• WORK TASK:
Copy out each line of the data that holds the string "into".

• • • • •

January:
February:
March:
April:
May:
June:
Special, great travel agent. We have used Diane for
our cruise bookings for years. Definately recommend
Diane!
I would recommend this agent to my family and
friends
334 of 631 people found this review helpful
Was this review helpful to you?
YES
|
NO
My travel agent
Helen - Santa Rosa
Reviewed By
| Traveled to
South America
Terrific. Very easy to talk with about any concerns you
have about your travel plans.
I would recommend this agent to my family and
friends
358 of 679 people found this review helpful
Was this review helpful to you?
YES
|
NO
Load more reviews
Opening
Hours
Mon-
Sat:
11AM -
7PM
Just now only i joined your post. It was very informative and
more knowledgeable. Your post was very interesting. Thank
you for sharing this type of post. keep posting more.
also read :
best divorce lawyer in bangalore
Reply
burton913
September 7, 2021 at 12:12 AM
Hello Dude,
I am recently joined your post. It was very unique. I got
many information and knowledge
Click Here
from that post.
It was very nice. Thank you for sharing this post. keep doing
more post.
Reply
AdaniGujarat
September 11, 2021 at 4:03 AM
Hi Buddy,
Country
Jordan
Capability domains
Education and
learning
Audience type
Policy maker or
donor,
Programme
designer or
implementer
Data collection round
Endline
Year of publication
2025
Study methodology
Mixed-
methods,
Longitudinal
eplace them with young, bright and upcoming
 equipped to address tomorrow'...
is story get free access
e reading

• • • • •

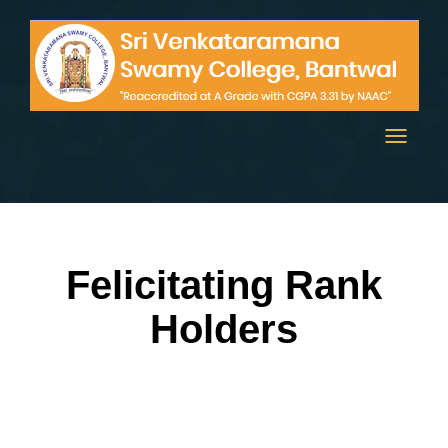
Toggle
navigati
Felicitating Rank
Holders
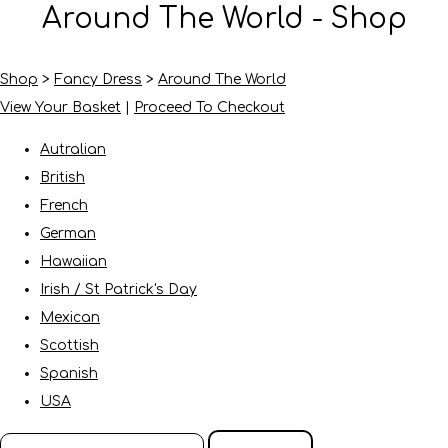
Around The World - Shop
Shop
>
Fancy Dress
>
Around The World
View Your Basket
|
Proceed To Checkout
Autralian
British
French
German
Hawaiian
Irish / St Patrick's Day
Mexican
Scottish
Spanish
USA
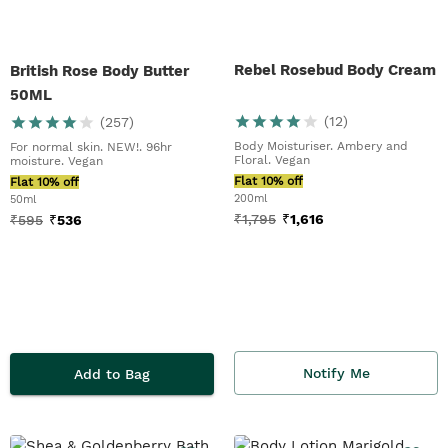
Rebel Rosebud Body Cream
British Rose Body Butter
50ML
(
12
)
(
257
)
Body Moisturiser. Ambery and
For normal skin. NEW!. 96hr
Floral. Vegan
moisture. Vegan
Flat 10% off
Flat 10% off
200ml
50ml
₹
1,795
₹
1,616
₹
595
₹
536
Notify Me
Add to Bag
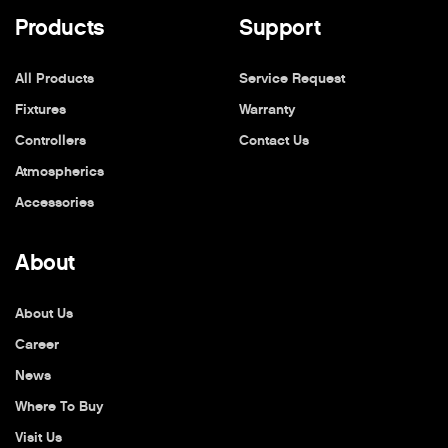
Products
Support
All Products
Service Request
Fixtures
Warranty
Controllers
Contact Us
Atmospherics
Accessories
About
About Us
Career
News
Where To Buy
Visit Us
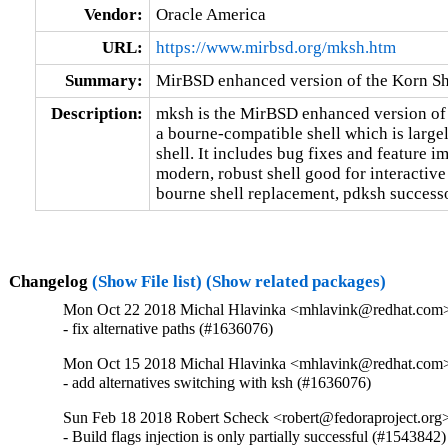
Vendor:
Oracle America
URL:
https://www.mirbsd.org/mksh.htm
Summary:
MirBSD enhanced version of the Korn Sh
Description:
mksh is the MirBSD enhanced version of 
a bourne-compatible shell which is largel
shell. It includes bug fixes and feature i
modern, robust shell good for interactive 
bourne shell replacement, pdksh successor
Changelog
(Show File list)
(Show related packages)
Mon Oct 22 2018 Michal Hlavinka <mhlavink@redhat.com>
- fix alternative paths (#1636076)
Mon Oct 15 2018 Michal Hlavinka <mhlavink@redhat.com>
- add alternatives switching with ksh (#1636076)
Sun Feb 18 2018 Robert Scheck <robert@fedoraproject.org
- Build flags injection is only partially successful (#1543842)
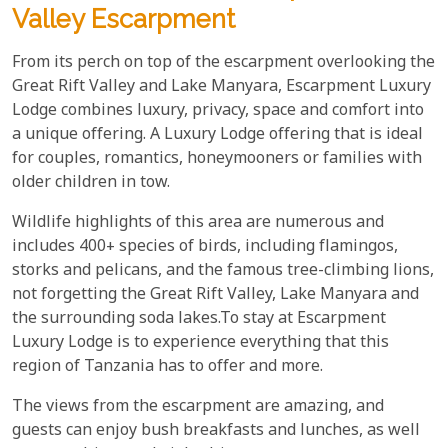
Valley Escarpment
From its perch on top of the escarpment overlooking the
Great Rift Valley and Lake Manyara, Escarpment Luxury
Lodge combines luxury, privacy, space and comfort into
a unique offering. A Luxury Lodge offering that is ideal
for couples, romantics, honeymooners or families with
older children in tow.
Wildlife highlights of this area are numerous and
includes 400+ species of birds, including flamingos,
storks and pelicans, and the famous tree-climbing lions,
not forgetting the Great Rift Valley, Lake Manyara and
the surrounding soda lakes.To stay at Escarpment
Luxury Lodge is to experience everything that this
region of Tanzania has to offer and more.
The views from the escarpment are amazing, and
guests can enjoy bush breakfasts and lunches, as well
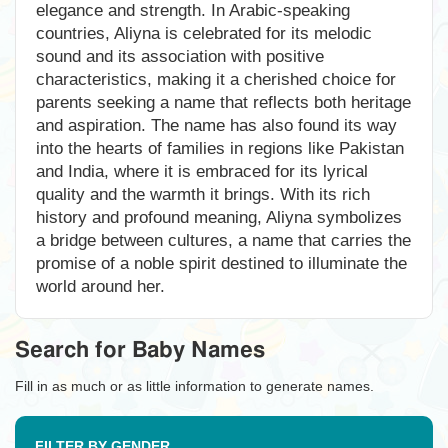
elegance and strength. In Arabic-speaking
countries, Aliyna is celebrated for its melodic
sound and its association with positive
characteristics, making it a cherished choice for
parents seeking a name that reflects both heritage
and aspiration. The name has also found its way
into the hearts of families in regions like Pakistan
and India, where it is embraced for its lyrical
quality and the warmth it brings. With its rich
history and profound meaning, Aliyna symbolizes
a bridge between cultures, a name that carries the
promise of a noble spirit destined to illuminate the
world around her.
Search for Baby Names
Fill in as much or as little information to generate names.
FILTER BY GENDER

• • • • •

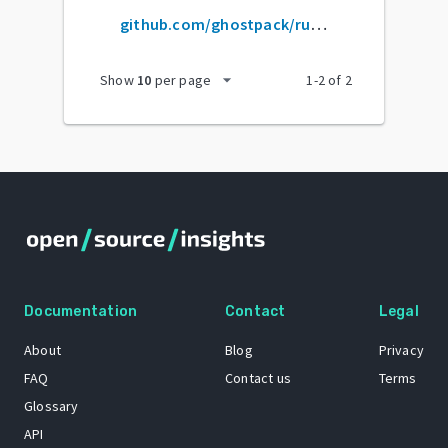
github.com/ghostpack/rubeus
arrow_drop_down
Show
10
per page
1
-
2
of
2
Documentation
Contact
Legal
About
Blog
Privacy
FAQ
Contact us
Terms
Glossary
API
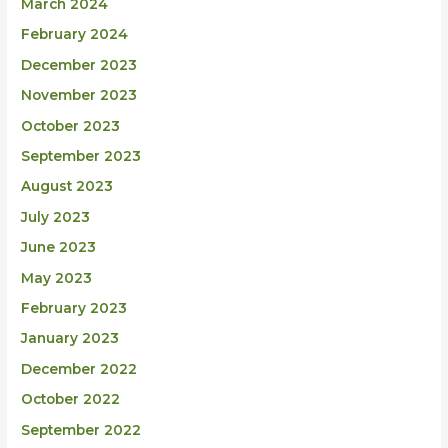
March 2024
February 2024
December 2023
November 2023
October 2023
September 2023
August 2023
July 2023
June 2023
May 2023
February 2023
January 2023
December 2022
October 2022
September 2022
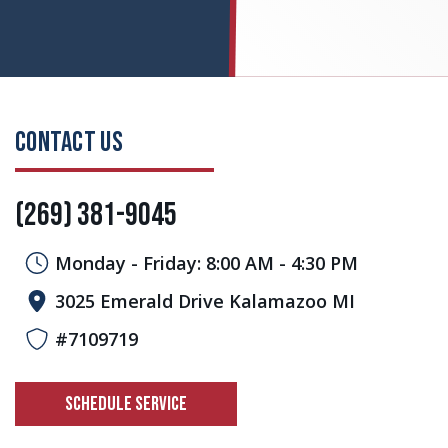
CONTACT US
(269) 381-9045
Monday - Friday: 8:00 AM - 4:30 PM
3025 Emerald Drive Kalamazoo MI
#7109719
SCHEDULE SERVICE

• • • • •

• ANSWER SECTION:
Lodge combines luxury, privacy, space and comfort into
into the hearts of families in regions like Pakistan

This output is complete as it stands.